Il romanzo di Carofiglio racconta di un padre e un figlio e di un incontro che li cambierà per sempre. Antonio è un liceale solitario e risentito, suo padre un matematico dal passato brillante; i rapporti fra i due non sono mai stati facili. Un pomeriggio di giugno dei primi anni Ottanta atterrano a Marsiglia, dove una serie di circostanze inattese li costringerà a trascorrere insieme due giorni e due notti senza sonno. È cosí che il ragazzo e l’uomo si conoscono davvero, per la prima volta; si specchiano l’uno nell’altro e si misurano con la figura della madre ed ex moglie, donna bellissima ed elusiva. La loro sarà una corsa turbinosa, a tratti allucinata a tratti allegra, fra quartieri malfamati, spettacolari paesaggi di mare, luoghi nascosti e popolati da creature notturne. Un viaggio avventuroso e struggente sull’orizzonte della vita. Con una lingua netta, di precisione geometrica eppure capace di cogliere le sfumature piú delicate, Gianrico Carofiglio costruisce un indimenticabile racconto sulle illusioni e sul rimpianto, sul passare del tempo, dell’amore, del talento.

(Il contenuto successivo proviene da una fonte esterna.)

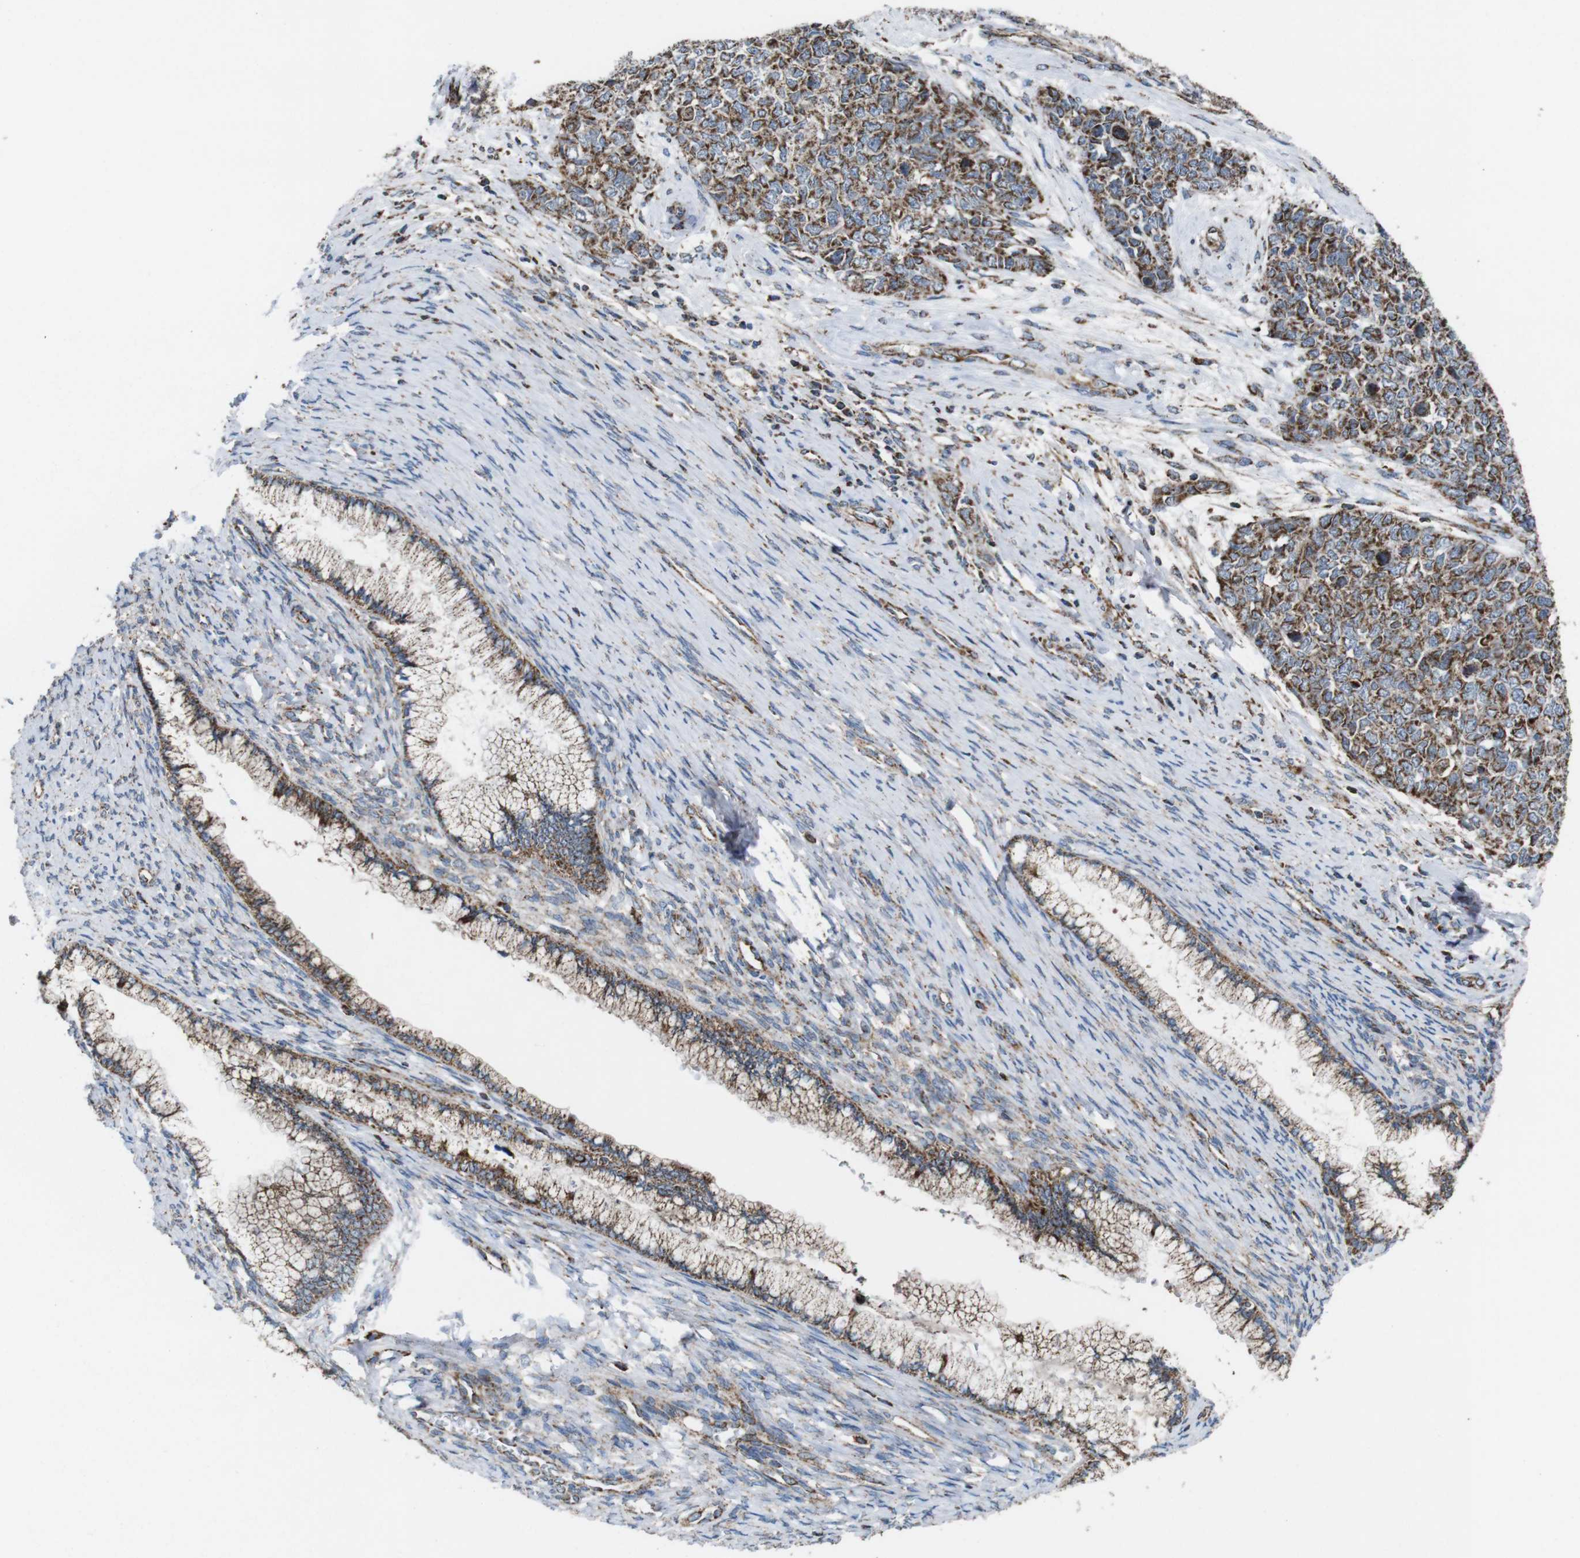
{"staining": {"intensity": "moderate", "quantity": "25%-75%", "location": "cytoplasmic/membranous"}, "tissue": "cervical cancer", "cell_type": "Tumor cells", "image_type": "cancer", "snomed": [{"axis": "morphology", "description": "Squamous cell carcinoma, NOS"}, {"axis": "topography", "description": "Cervix"}], "caption": "Tumor cells demonstrate medium levels of moderate cytoplasmic/membranous staining in about 25%-75% of cells in human cervical cancer (squamous cell carcinoma). (DAB IHC with brightfield microscopy, high magnification).", "gene": "HK1", "patient": {"sex": "female", "age": 63}}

«E papà suonò da solo. Io non lo avrei confessato nemmeno a me stesso, ma ero orgoglioso e fiero di lui, e avrei voluto dire a chi mi stava vicino che il signore alto, magro, dall’aspetto elegante che era seduto al piano e sembrava molto piú giovane dei suoi cinquantun anni, era mio padre. Quando finí, inseguendo il senso di ciò che aveva suonato in due scale conclusive e malinconiche, scoppiò un applauso pieno di simpatia. E anch’io applaudii e continuai a farlo finché non fui sicuro che mi avesse visto, perché cominciavo a capire che esistono gli equivoci e non volevo che ce ne fossero in quel momento».
Gianrico Carofiglio (Bari, 30 maggio 1961) ha scritto racconti, romanzi, saggi. Sempre in vetta alle classifiche dei best seller, i suoi libri sono tradotti in tutto il mondo. Ha inventato il popolarissimo personaggio dell’avvocato Guido Guerrieri, cui è stata dedicata una serie televisiva di successo. Per Einaudi ha scritto il racconto La doppia vita di Natalia Blum raccolto nell’antologia Crimini italiani, Cocaina, con Massimo Carlotto e Giancarlo De Cataldo (Stile libero 2013), Una mutevole verità (Stile libero 2014), La regola dell’equilibrio (Stile Libero 2014 e Super ET 2016), Passeggeri notturni (Stile Libero 2016), L’estate fredda (Stile Libero 2016). Ha ottenuto il Premio Speciale alla carriera della XXVII edizione del premio letterario Castelfiorentino di Poesia e Narrativa 2016.